Rampant corruption in Russia's seafood sector is not breaking news. After the collapse of communism, fish quotas were put up for bid. The winners bid outrageously high prices in order to get out on the water. Then, once they were on the water, they could pay off the appropriate authorities and catch a lot more fish than their quota allowed for.

Some of the worst cases of illegal fishing have been in the fisheries off Russia's Pacific Coast. According to The Krai, an online magazine based in Russia's Far East, the 2005 king crab quota in Russia's Pacific waters was just 500 metric tons, while actual landings were 25,000 metric tons. In the case of snow crab, the magazine said, the quota that year was 15,000 metric tons, however, 39,000 metric tons were exported to Japan. With so much blatant overfishing, it's surprising that Russian poachers can still make a living off crab.

What's been good for the poachers has been good for their customers, too.
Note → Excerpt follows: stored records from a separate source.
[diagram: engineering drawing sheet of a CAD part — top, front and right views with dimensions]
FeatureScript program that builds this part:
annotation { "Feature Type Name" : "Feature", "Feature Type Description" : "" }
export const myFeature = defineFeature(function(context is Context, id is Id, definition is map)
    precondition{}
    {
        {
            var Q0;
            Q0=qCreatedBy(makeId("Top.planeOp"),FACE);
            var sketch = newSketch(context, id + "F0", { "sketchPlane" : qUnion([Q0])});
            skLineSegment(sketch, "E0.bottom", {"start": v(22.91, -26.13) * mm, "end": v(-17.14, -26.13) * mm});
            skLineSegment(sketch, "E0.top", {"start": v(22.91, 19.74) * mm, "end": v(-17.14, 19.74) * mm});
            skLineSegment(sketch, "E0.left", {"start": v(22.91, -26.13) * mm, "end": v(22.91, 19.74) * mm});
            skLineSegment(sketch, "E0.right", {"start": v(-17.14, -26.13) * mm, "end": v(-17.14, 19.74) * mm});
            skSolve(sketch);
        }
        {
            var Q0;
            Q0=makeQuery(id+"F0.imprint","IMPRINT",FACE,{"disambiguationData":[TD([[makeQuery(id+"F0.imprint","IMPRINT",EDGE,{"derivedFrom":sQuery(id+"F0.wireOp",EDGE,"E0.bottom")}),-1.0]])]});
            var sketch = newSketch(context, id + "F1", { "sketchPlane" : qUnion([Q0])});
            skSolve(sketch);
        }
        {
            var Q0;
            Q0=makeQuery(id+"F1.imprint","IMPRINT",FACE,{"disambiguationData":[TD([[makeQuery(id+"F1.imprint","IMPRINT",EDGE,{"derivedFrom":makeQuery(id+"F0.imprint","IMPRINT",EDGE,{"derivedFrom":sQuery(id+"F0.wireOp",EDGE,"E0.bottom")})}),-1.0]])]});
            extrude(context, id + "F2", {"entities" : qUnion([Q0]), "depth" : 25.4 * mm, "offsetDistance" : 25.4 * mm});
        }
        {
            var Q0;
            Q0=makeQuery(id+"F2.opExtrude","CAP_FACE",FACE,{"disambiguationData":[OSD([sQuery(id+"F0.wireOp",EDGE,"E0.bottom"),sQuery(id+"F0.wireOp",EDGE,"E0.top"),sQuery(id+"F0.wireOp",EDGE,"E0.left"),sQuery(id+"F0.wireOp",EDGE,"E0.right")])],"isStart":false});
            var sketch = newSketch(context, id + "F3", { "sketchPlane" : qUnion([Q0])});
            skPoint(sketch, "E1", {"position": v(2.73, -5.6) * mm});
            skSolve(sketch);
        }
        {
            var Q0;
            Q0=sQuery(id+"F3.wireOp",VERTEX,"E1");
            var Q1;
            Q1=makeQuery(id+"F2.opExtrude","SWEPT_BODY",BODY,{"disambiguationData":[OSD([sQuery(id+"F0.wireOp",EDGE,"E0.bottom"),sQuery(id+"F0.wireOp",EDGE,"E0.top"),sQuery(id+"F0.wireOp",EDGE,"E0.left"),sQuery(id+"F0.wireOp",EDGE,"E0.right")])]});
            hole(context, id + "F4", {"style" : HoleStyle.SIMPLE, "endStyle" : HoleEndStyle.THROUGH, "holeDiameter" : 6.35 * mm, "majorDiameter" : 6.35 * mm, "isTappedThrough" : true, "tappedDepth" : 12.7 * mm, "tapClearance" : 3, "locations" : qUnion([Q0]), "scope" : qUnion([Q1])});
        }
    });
A slew of processors on Hokkaido, Japan's second-largest island, have built their business on a steady diet of deliveries of illegal live Russian crab. American buyers have gobbled up Russian crab, too. A glut of medium-size king crab from Russia's Far East last year drove the holiday wholesale price down to $5.50 per pound and retailers happily jumped on the opportunity to promote the bargain.

Alas, there are signs that Russia's poaching party may finally be coming to an end. This September, Moscow police arrested Arkady Gontmakher, owner of Global Fishing, a Seattle company that is thought to be the largest single U.S. importer of Russian king crab (see Newsline, p. 12). According to Russian authorities, Gontmakher allegedly exported about 15,000 metric tons of illegal king crab worth an estimated $200 million.

Russia's Border Guard has also been cracking down in an operation dubbed "Crab 2007." The combination of the arrests in Moscow and the newly invigorated enforcement efforts at sea have dried up landings of Russian king crab as poachers have been afraid to leave the dock.

It's also clear that Moscow wants to regain control of the natural resources that it previously had ceded to the provinces. This summer President Putin reasserted federal power over fisheries by bringing back the Soviet-era State Fisheries Committee and giving it responsibility for fisheries management.

While Russia has long talked about stopping the plundering of its fisheries, this time the crackdown appears serious. In the short term, that's bad news for companies that have been making money off of illegally caught Russian fish and shellfish. Over the long term, however, it's good news. Russia has vast fisheries resources that, if well managed, can produce prodigious quantities of seafood on a sustainable basis. And that would be good news for everyone.